To see if danger makes people experience time in slow motion, David and his colleagues scared few volunteers by dropping them into a net from 150 feet of height with no ropes attached. Volunteers reported that their own fall lasted longer than other volunteers' fall.

To see if this experience (of being in danger) makes volunteers' brain run faster and they can see and perceive more, David and his colleagues have developed a device called "perceptual chronometer". This device flicker numbers on its screen, and it can be tied on the volunteer's wrist. Speed of the numbers appeared on the screen can be controlled.

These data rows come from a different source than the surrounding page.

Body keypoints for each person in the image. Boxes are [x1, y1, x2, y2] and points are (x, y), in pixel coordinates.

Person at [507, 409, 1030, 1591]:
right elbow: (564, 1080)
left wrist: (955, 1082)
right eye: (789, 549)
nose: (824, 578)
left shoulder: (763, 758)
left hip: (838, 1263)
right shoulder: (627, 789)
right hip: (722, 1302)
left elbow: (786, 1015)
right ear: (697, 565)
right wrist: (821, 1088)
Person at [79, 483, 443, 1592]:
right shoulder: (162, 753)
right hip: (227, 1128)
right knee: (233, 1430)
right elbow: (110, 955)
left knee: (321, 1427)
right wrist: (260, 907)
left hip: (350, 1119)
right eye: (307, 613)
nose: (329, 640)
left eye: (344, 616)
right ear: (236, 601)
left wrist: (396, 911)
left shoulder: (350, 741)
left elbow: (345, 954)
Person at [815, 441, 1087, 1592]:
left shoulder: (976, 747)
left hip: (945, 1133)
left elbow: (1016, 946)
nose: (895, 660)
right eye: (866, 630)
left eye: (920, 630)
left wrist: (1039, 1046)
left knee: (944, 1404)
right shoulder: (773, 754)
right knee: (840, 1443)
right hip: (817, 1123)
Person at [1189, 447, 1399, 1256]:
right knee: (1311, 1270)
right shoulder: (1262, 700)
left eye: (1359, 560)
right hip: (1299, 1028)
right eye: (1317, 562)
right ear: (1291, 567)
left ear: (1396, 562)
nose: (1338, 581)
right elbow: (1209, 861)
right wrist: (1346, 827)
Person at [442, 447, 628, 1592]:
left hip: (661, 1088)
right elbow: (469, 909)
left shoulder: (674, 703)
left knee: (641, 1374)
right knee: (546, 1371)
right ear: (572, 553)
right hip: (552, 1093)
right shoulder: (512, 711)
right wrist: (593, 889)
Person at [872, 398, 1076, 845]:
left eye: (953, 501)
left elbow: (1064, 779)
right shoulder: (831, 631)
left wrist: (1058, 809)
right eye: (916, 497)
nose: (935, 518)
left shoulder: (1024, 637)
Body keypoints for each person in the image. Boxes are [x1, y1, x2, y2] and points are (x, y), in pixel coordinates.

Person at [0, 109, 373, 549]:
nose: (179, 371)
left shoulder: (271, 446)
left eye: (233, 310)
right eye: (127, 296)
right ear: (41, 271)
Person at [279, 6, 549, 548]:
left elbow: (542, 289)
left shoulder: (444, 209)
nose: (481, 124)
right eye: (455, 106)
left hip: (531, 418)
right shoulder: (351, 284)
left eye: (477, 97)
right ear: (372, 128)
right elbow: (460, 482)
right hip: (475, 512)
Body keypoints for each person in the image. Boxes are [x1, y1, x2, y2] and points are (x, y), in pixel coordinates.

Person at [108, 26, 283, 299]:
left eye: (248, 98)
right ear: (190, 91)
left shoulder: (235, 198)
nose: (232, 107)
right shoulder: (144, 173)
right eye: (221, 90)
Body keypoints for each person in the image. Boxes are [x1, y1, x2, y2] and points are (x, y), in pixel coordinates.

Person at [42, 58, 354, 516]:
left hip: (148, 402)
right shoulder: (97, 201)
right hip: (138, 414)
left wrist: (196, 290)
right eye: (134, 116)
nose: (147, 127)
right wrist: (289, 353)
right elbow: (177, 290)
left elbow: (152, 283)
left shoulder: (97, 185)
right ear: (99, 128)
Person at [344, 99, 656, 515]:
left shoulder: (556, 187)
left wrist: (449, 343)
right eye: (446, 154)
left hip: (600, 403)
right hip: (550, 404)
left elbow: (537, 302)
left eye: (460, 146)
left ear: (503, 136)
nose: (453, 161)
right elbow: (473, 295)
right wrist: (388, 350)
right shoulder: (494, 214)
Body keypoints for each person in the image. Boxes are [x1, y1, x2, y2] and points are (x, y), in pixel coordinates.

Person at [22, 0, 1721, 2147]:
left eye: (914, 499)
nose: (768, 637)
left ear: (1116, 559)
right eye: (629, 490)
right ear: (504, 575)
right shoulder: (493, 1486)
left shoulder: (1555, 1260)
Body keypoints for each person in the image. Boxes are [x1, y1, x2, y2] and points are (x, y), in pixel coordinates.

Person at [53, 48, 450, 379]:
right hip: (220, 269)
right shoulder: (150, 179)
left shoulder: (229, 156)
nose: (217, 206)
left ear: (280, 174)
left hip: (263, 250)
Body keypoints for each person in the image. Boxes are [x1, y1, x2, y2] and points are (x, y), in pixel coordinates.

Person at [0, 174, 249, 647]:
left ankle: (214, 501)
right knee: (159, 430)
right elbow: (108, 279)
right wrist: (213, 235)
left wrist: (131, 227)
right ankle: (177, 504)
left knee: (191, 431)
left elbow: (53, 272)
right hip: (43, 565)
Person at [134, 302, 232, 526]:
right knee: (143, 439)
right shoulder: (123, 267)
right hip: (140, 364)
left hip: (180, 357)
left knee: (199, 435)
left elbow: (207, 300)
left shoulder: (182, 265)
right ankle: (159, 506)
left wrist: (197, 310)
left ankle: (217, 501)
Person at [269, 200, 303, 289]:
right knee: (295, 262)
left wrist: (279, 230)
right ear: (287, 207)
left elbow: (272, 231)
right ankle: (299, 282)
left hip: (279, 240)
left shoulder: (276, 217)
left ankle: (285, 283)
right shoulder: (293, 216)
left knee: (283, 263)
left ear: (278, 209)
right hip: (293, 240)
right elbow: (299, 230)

If the brain sped up when in danger, the researchers theorized numbers on the perceptual chronometers would appear slow enough to read while volunteers fell. Instead, the scientists found that volunteers could not read the numbers at faster-than-normal speeds.

Instead, such time warping seems to be a trick played by one's memory. When a person is scared, a brain area called the amygdala becomes more active, laying down an extra set of memories that go along with those normally taken care of by other parts of the brain.
"In this way, frightening events are associated with richer and denser memories," Eagleman explained. "And the more memory you have of an event, the longer you believe it took."

Eagleman added this illusion "is related to the phenomenon that time seems to speed up as you grow older. When you're a child, you lay down rich memories for all your experiences; when you're older, you've seen it all before and lay down fewer memories. Therefore, when a child looks back at the end of a summer, it seems to have lasted forever; adults think it zoomed by."